When educating children, many parents have been overwhelmed by emotions, did not hold back, and beat their children.
After the fight, looking at the child's grievances and crying, I couldn't help but regret it in my heart, blamed myself for not controlling my emotions, and secretly vowed to stay calm next time, reason with the child, and never do it again.
But when you see the bright red crosses on the child's test paper, the emotions are not controlled again, or do you do it to the child, which link is the problem?
According to the survey, 86% of families said that they had beaten their children, and 94% of families said that they had scolded their children, and beating and cursing children seemed to have always been a very common way of education.
The same teacher, the same test paper, why is the difference in children's grades so big? Is the problem with the child? No, there must be parental and family education reasons.
But parents don't reflect on themselves, they just push bad results on their children, so there are these daily conversations of "as long as your grades... You can...", "As long as you behave... You get...".

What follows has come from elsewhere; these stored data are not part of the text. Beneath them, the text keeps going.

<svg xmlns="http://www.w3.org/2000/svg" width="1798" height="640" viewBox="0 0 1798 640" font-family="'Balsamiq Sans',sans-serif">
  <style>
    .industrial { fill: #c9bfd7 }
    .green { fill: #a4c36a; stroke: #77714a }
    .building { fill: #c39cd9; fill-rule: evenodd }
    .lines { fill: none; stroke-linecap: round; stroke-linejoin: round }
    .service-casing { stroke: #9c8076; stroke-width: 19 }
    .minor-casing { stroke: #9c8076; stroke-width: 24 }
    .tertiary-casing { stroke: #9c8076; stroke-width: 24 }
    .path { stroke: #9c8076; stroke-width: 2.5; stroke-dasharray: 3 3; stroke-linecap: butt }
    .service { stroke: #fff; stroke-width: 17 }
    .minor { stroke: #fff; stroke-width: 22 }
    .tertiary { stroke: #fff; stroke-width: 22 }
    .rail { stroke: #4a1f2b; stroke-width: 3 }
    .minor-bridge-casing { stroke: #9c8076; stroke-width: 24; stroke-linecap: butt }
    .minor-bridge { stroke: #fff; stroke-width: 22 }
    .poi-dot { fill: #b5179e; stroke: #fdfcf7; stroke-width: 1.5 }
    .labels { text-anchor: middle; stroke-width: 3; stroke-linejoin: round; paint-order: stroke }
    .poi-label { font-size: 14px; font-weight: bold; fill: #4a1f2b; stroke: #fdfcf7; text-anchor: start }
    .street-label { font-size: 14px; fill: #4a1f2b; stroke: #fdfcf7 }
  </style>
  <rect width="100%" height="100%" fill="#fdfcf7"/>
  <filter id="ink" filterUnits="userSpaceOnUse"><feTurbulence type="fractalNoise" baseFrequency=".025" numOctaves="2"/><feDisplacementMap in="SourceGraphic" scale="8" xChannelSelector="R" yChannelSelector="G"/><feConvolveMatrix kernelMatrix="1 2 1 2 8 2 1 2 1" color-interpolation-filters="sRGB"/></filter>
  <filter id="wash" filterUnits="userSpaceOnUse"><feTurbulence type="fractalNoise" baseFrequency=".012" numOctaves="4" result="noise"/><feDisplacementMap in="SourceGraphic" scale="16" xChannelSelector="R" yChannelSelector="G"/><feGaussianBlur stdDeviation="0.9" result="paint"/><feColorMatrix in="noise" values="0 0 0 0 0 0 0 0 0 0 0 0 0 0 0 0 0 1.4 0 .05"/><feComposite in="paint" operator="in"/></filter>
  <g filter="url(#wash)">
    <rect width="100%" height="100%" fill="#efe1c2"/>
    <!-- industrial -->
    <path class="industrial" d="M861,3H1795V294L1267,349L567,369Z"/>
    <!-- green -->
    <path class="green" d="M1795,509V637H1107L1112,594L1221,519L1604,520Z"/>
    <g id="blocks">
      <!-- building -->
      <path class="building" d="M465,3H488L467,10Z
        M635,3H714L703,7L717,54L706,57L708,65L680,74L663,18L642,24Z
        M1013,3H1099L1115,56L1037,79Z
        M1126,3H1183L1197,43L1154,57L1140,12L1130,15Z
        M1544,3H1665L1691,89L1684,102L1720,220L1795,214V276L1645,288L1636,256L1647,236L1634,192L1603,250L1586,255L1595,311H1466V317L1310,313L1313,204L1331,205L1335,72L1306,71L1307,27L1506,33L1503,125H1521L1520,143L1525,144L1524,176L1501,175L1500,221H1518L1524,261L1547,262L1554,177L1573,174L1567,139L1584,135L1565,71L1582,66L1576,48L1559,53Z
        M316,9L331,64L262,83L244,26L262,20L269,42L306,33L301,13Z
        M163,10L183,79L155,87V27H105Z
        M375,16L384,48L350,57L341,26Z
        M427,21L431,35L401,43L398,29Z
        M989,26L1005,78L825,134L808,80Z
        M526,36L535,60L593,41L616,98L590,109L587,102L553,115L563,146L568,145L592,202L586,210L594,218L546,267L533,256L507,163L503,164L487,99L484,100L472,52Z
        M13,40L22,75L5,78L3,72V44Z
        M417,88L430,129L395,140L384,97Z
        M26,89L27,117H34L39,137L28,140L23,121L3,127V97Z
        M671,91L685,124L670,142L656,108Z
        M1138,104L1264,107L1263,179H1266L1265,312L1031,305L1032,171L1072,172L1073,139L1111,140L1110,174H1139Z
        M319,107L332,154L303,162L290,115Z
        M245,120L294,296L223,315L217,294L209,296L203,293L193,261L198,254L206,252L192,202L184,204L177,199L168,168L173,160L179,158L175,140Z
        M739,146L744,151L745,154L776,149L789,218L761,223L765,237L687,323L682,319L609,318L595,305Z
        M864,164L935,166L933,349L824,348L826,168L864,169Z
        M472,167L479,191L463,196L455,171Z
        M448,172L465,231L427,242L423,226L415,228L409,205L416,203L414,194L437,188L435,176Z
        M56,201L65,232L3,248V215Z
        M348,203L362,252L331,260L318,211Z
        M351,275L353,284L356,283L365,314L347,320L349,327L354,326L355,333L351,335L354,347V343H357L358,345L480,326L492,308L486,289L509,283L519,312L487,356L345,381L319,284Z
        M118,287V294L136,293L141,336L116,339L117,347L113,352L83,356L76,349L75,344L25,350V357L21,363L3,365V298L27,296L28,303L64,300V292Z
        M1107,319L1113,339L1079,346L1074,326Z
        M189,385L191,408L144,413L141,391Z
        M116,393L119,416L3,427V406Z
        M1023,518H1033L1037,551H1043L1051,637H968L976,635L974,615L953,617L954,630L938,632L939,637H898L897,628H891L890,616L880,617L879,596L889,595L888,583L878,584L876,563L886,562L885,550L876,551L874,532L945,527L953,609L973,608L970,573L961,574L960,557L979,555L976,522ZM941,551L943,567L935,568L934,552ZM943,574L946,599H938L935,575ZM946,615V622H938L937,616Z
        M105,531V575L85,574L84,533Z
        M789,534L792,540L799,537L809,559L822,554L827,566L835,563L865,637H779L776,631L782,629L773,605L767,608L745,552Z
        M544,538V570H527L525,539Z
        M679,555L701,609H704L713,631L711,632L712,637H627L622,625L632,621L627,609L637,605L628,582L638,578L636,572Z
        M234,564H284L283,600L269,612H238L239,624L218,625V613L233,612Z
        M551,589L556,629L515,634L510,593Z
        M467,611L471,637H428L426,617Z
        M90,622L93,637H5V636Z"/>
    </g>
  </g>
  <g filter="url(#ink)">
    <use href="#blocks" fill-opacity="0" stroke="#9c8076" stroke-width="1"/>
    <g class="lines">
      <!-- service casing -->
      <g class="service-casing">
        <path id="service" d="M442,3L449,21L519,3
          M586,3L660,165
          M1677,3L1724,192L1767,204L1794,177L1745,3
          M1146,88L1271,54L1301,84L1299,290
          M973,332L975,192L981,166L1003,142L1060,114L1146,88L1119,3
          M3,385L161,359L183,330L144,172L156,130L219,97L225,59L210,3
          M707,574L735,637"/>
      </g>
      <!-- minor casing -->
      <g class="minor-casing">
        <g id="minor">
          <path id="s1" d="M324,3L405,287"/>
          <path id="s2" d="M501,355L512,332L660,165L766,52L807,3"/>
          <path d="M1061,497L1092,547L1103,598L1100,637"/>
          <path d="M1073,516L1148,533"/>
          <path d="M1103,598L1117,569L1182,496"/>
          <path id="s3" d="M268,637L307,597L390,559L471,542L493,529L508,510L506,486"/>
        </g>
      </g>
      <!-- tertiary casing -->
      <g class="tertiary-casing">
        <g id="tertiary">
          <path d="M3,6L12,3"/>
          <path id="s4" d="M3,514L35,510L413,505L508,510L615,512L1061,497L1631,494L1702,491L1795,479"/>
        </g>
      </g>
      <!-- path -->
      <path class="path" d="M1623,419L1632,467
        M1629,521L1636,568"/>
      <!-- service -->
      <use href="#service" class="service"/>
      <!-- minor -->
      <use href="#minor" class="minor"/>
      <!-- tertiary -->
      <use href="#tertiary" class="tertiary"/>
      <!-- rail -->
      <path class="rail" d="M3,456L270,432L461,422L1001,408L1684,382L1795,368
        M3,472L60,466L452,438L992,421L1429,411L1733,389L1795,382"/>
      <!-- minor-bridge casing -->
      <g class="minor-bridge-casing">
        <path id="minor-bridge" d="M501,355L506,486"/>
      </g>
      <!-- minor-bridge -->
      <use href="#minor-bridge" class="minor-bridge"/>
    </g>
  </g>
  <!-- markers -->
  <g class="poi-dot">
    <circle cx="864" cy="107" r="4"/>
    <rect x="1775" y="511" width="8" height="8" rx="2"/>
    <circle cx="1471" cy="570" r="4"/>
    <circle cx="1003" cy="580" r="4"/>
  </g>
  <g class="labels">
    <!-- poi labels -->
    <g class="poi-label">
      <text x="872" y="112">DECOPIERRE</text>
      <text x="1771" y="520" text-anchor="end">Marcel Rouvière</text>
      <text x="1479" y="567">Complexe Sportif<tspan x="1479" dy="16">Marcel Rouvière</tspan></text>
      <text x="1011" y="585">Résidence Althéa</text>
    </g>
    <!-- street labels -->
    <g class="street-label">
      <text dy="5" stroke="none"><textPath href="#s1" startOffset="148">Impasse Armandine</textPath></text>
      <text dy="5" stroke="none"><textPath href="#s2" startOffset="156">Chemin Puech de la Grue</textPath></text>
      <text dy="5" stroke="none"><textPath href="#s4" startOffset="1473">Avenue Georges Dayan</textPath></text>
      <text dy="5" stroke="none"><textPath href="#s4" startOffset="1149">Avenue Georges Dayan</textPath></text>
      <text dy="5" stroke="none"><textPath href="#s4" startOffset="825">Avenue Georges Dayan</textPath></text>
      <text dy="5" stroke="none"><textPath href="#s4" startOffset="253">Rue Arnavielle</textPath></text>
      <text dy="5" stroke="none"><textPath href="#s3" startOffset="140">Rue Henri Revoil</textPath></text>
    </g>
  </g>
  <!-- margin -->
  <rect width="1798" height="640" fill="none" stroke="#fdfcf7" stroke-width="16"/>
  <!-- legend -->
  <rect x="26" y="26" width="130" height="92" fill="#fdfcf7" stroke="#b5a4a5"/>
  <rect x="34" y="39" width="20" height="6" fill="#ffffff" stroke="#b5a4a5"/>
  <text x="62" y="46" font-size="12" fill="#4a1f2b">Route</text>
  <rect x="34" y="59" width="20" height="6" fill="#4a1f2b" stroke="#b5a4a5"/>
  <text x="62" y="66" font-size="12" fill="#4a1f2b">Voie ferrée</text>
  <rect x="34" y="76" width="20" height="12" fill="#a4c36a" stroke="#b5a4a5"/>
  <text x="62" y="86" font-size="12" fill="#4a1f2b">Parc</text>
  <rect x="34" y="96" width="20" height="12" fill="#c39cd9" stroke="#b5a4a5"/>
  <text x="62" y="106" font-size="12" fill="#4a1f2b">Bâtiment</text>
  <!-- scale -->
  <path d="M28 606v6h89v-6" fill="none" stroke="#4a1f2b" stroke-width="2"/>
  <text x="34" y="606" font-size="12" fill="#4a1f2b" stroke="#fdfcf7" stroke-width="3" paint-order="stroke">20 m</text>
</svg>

The dialogue between parents and children is always conditional and purposeful, and this kind of dialogue will create an illusion for children: only if I behave well enough will I be loved.
Children with this kind of thinking will work harder to meet the requirements of parents, but the reality is not smooth, in his discovery that there are some difficulties that he cannot overcome now, the child will give up on himself, insecure, inferiority, and become more and more unmotivated...
When this feeling of powerlessness accumulates to a certain extent, it will erupt emotionally, and the emotionally explosive child will bump into the parent who cannot control the emotion, and the parent-child relationship will become more and more tense.
Parents who are easily provoked by their children and are often emotionally unstable are also insecure in their hearts, afraid and panicked.
Past experience has taught him that if the child can't study well, he will be finished in the future, which is absolutely not possible.
But after the tantrum, parents will regret it and feel that they are not a good father or a good mother, and such parents are also contradictory in their hearts.
In fact, every child has its own advantages, and parents should be good at discovering.
Maybe the child's advantages are not the same as the advantages in the traditional sense, but parents should allow them to release their nature, find out how to get along with the world, and don't hurt them with arbitrary behavior.
What parents can do for their children is to control their emotions, not to talk to their children with emotions, and to give their children the greatest autonomy within a limited range.
Respect and understand children's emotions, accept children, and create a free and healthy growth space for children.